Anyway.  So, it may not look that way at first, but the “one X and Y” construct denotes sequentiality.  Normally you’d assume “X & Y” means that two things occur/exist together, but adding “one” changes things – possibly because it binds the X clause, forcing a separation from the Y? Way too rusty to actually remember the specifics, so I’m going to go all armchair ling on ya’ll.

Peruse:

“One trip to the UK and she thinks she knows everything about Europe.”

“One sip of real beer and you’ll never go back to that crap.”

“One bite of that nasty fish and she threw up.”

In each of these cases the meaning is clearly (at least to me): After X occurs, then Y.  Even though Y contains a different tense each time (present, ?future?, past) the events or states are still clearly occurring after X.  In fact – X is clearly the cause of Y!  For these constructions, X works best tenseless (I’m sure there’s a technical term here, but again – long since gone from my brain) – and in fact seems to get its tense from Y.  Man I wish I actually remembered linguistics and could sort this out.  I’ll have to dig around later…

SO.  Where am I going with all this?

One night in Bangkok and the world’s your oyster

Translation:

After one night in Bangkok, you are getting everything you want from life. (idiom def: world’s your oyster).

ie something happened (or will happen) in that one night that will allow to take full advantage of life.

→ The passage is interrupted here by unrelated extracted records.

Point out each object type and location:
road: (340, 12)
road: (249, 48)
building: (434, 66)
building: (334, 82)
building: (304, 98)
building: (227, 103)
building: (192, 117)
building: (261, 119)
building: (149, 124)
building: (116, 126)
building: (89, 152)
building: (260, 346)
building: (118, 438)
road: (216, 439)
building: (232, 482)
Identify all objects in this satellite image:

Chess tournaments don’t happen at night, so that’s not it.

What does the phrase “one night” conjure?   First association for me is “one night stand” ie sex.

What is Thailand known for?  Drugs, child porn, ladyboys!  Of these 3, the last seems most likely – as serious drug usage would probably ruin our protagonists chances as a continuing chess star right?  And I seriously fucking hope no one is going to right a song about the glories of child porn.

How would a one night stand with a ladyboy cause such a profound change in someone?  You got me, but the author obviously thinks they know the answer.  Personal experience?  Perhaps the strength of personality and clarity that comes from knowingly having sex with a woman you know is a man but that still looks like a woman…conquering your sexual confusions?  Or maybe its just the sheer domination power of taking someone in the ass…  O.o

The rest of the chorus:

The bars are temples but the pearls ain’t free
You’ll find a god in every golden cloister
And if you’re lucky then the god’s a she
I can feel an angel sliding up to me

Note the use of “god” (male), even when that “god” is identified as a she.  The speaker doesn’t seem to think  the god’s gender appearance bears on whether or not you should engage in some “worship” with them – you should do it either way – but if the (male) god has a female gender appearance – jackpot!

The rest of the song teeters back and forth between chess metaphors and gay sex innuendo, often invoking both.  Here’s  a classic:

don’t see you guys rating
The kind of mate I’m contemplating
I’d let you watch, I would invite you
But the queens we use would not excite you

I don’t think I need to break that down for you do I?

So, what have we learned?

1. Andy thinks about weird shit.

2. The songwriter was into dudes, preferably dudes that looked like ladies.


Comments

4 Responses to “Reading too much into lyrics: One Night in Bangkok”

  1. Bethany says:

    Hey. Wouldn’t that middle line from the first row of examples be like the conditional something or other. I’m…taking this from French…because I’m trying to help you not feel as ….fantastic…as you are?

  2. Andy says:

    Probably something like that. I miss being relatively knowledgeable about something academic.

    Now…well now you’d better ask me about my family, my job, comics or video games or you’re SoL!

  3. Bethany says:

    Okay. What is your wife’s boss’ favorite comic book or video game?